As Judge Frank’s opinion shows, there seems to be no exact precedent for a decision here; we have been cited to none and have discovered none. The closest author*371ity is our own statement in Son Shipping Co. v. De Fosse & Tanghe, 2 Cir., 199 F.2d 687, 689: “We are aware that the time within which arbitration may be demanded may be of great importance to the parties who have by contract agreed to have their differences so determined, especially to a shipowner. But unless they see fit to condition their agreement by an express time limitation, a demand within a reasonable time, as here, is not barred.” (Italics supplied.) In addition, the New York courts have several times asserted that the enforceability of an arbitration clause presupposes “the existence of a valid and enforceable contract at the time the remedy is sought.” In re Kramer & Uchitelle, 288 N.Y. 467, 471, 43 N.E.2d 493, 495, 141 A.L.R. 1497; Raphael v. Silberberg, 274 App.Div. 625, 86 N.Y.S.2d 421; and see 9 U.S.C. § 3, also N.Y.C.P.A. § 1450, allowing a stay for reference to arbitration only “providing the applicant for the stay is not in default in proceeding with such arbitration.”
The lack of precedent leaves the issue fairly debatable. 1 must confess that Judge Frank’s opinion, arguing persuasively that laches cannot be ignored, leads me to a different conclusion, to wit, that demand for arbitration is here unreasonably delayed. For a delay of over nine years where the fair analogy of the limitation statute — so usual a general yardstick of laches — is only six, surely shows laches. This would seem to be so whatever artificial rules of burden of proof or presumption are resorted to; but the result must follow on applying the very rule set forth in Judge Frank’s opinion.
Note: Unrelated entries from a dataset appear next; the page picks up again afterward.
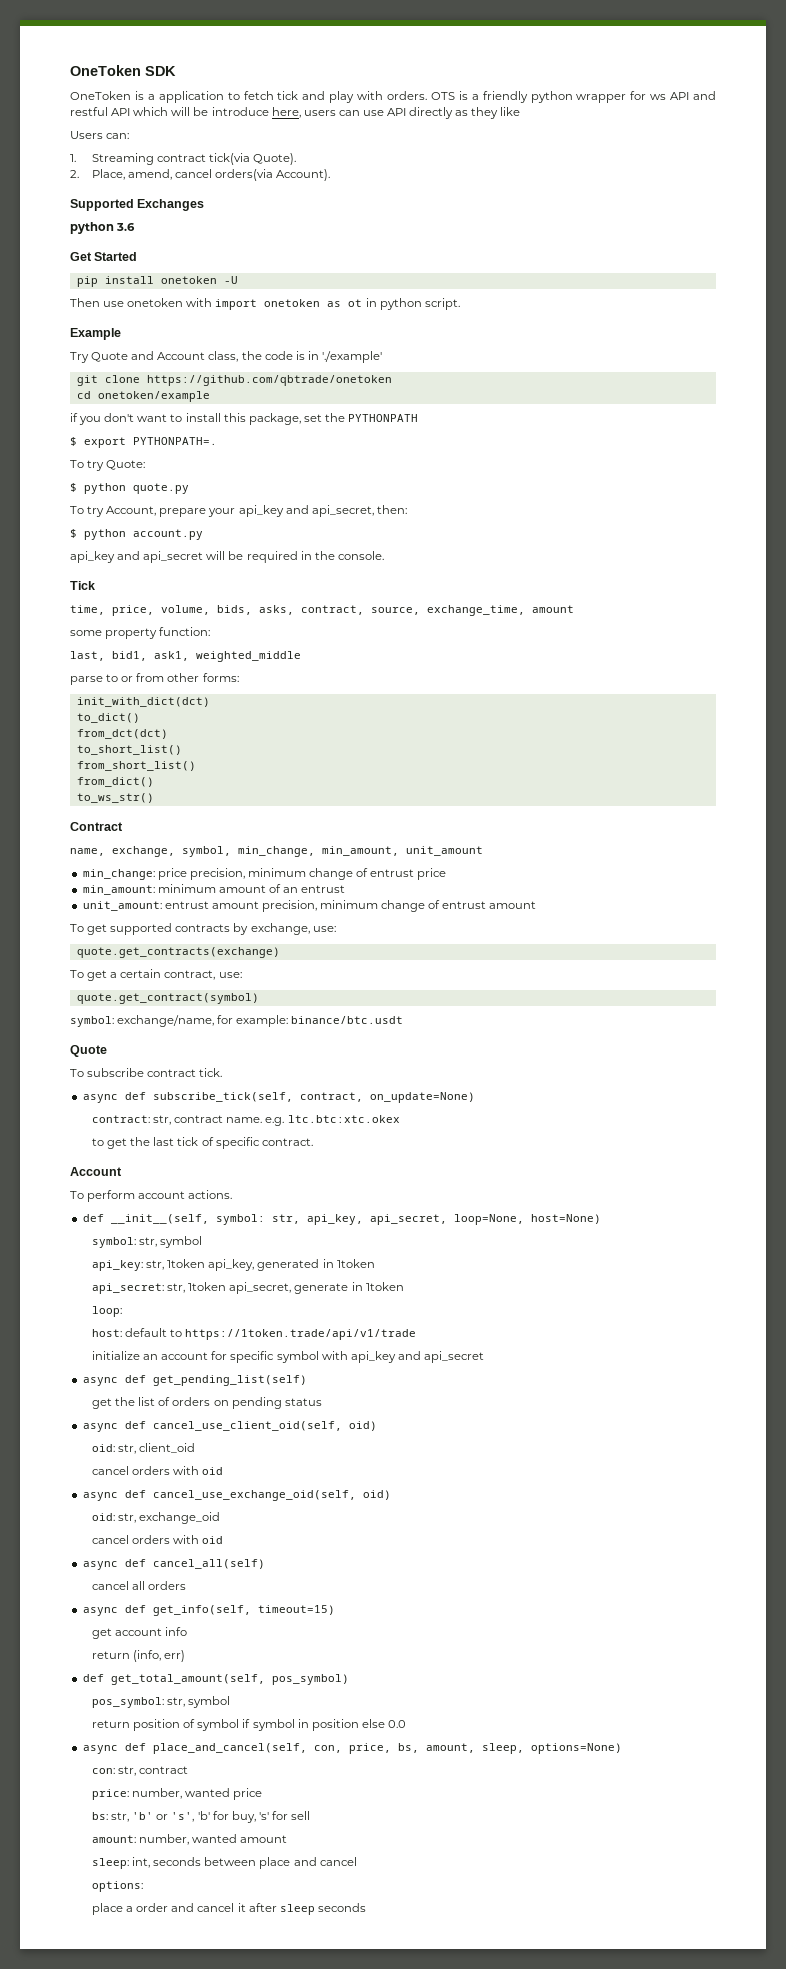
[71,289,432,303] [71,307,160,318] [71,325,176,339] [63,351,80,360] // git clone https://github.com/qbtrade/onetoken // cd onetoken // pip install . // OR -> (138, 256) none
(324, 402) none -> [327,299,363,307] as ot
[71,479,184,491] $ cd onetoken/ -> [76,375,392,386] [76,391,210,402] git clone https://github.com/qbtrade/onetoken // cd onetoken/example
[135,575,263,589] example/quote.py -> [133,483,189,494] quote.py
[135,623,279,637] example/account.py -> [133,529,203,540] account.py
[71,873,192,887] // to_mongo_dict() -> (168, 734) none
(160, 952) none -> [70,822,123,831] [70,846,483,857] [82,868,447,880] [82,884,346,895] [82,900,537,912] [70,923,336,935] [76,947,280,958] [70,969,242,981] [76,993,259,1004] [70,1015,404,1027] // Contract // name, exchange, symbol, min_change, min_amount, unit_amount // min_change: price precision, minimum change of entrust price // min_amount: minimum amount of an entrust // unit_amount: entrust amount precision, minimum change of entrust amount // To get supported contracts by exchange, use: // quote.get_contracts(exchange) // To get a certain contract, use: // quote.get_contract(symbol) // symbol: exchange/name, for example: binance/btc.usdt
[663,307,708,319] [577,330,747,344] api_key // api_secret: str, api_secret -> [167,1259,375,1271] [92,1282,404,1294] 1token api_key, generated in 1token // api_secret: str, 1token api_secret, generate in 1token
Since the limitation period starting from the time of plaintiff’s alleged original breach had long since elapsed when defendant demanded arbitration, the burden was on the defendant “to aver and prove circumstances making it inequitable to apply laches to his case.” In placing that burden on plaintiff here, the opinion presumably views the statutory period as running from the time of plaintiff’s refusal to arbitrate. But to determine the timeliness of a demand for arbitration we must necessarily take the period from the breach to the demand for arbitration; to start the statute running anew by plaintiff’s refusal to arbitrate thereafter is surely to make of limitation a “topsy-turvy land” such as was charted by Judge Frank in his notable dissent in Dincher v. Marlin Firearms Co., 2 Cir., 198 F.2d 821, 823. Therefore, though not with complete certainty, I vote to reverse, a result possibly desirable in the long run as not pressing the useful and desirable device of arbitration to unreasonable and unexpected extremes.